Beautifully working High Sierra[Gigabyte GA-H87N][GTX 1080][USB Wifi Dongle]

I wanted to give a huge thank-you to this community for promoting a really solid foundation for me into the world of hackintosh.

Background: I'm an extremely picky person, and an pickier computer user. I do software development in unix-based environments, and I really prefer macOS tooling/keyboard shortcuts, but I also play graphics intensive computer games.
- If I bought a windows PC for gaming, I wouldn't be able to develop comfortably in a mac environment. I could install linux on there, but I really find linux unusable for an everyday computer. Simple things like HBOgo failing on Chrome because who the heck uses linux for watching HBOgo.
- I could pay $4000+ dollars for a Mac Pro, then dual boot that with windows... but that doesn't seem worth it
- So a hackintosh based off $1500 of windows PC parts is really the perfect intersection of my venn diagram of needs.

I actually purchased this particular computer back in 2014 (with a GPU upgrade a few years later) with a hackintosh as my target. I did manage to get it "working" using a combination of tonymacx86's unibeast/multibeast and some other guides on insanelymac. It was really god-awful though. The installation was a giant gordian knot of steps, trial/error, and frustration. At the end, I never even got my native harddrive to boot off EFI, and I just had a USB stick plugged into the back of my computer forever. A few months in, a windows update somehow corrupted my mac's installation (even though it was on a totally separate SSD) and I rage-reformatted the whole mac drive.

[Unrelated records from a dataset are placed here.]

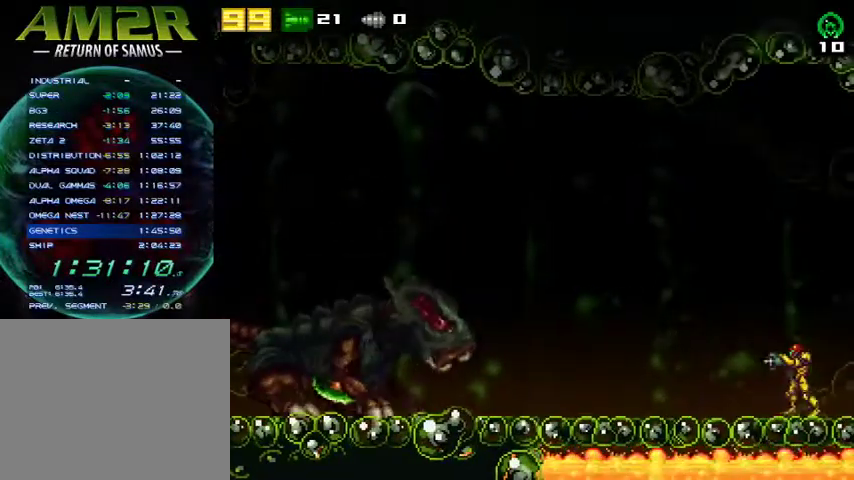
{"buttons": ["L2", "DPAD_RIGHT"], "right_stick": "center", "events": []}
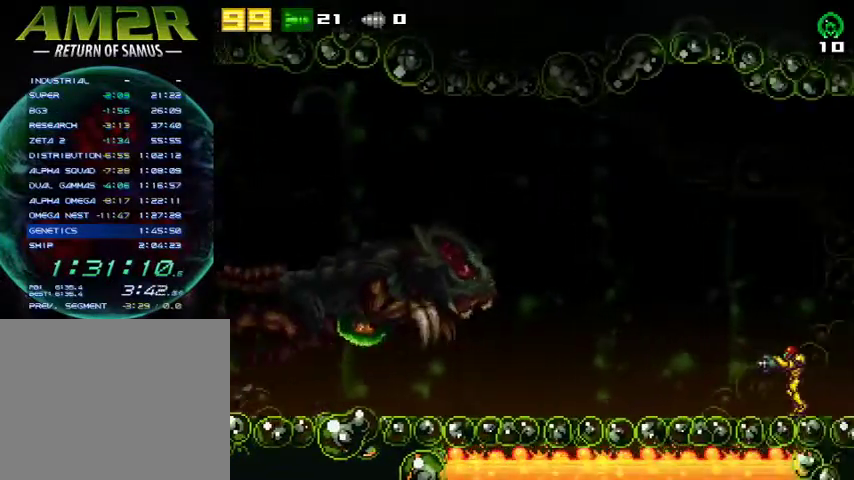
{"buttons": ["L2"], "right_stick": "center", "events": [[467, "DPAD_RIGHT", "up"]]}
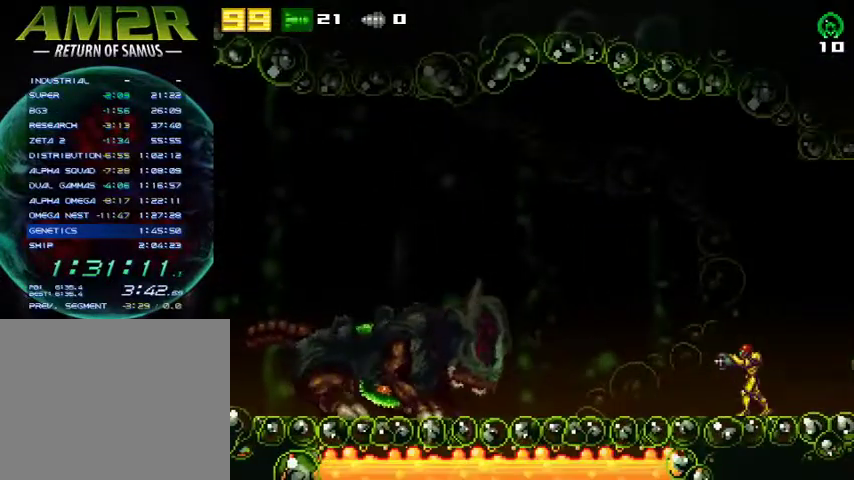
{"buttons": ["SQUARE", "L2", "DPAD_RIGHT"], "right_stick": "center", "events": [[367, "CROSS", "down"], [400, "SQUARE", "down"], [433, "CROSS", "up"], [433, "DPAD_RIGHT", "down"]]}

Fast-forward 5 years, I've been getting by by hooking up a macbook13 to the monitor as my daily driver, and then using a USB hub to switch all my peripherals to my windows gaming PC when I game, but there have been a lot of frustrations there as well. The nails in the coffin were that even surfing the web on the macbook13 was getting too slow. I decided to do some research back into the hackintosh community, and it was only after finding this subreddit, specifically the FAQ and the vanilla guide, that I felt confident enough to embark on this adventure again, which previously caused me no end of frustration.

I totally agree with your philosophy around hackintoshes, forcing the new user to actually learn what's going on, because there will be issues, and the user him/herself is the only person who can fix them. Having gone through the vanilla guide, I realize that I had absolutely no idea what I was doing the last time around. It was just a series of clicks in wizards and shell commands and lots of hoping. This time around I actually learned what an EFI volume is, what clover does, how kexts and config.plist work, etc. And I got my hackintosh working like 1000% better than the first time around.

The few snags I ran into:
- I chose High Sierra because I have a GTX 1080, which only works with Sierra or High Sierra. And the version downloaded from the App Store is currently 17G66. Apparently it's a weird apple version, and there's no corresponding nvidia webdriver that works with it. What ended up working for me was [Benjamin-Dobell's nvidia-update](https://github.com/Benjamin-Dobell/nvidia-update). It just worked flawlessly when I ran his script.
- Wifi. My original hackintosh was when I was near an ethernet port, so I bought the H87N motherboard with no onboard wifi (and thus no mini PCI-e slot, and no m.2 slot, and it's a mini-ITX, so there's nothing else). I started looking into replacing the entire motherboard, which would be sorta expensive given that I'm buying a used/refurbished 5 year old part at basically the same price ($130+) as if it were new. And then I'd have to buy a mini PCI-e wifi card($30) or shell out even more($50+) for the better compatibility of an apple airport wifi card. I ended up taking a chance and ordered this $13 ebay USB wifi dongle. Hey, it does say it "supports macOS". I really had zero hopes for this, given all the caveats in the Wireless Buyer Guide. But... I just went to their website, installed the app, and it works (hopefully there's no malware!). Great connection, starts up flawlessly upon boot, stays connected, no USB/sleep issues. It also works on my windows 10 installation with no drivers at all. Of course I don't have airdrop/handoff, but I'm mainly iMessaging myself for airdrop.
- And that's it for caveats. Surprisingly iMessage just worked without any further mangling. I just signed into my apple account directly.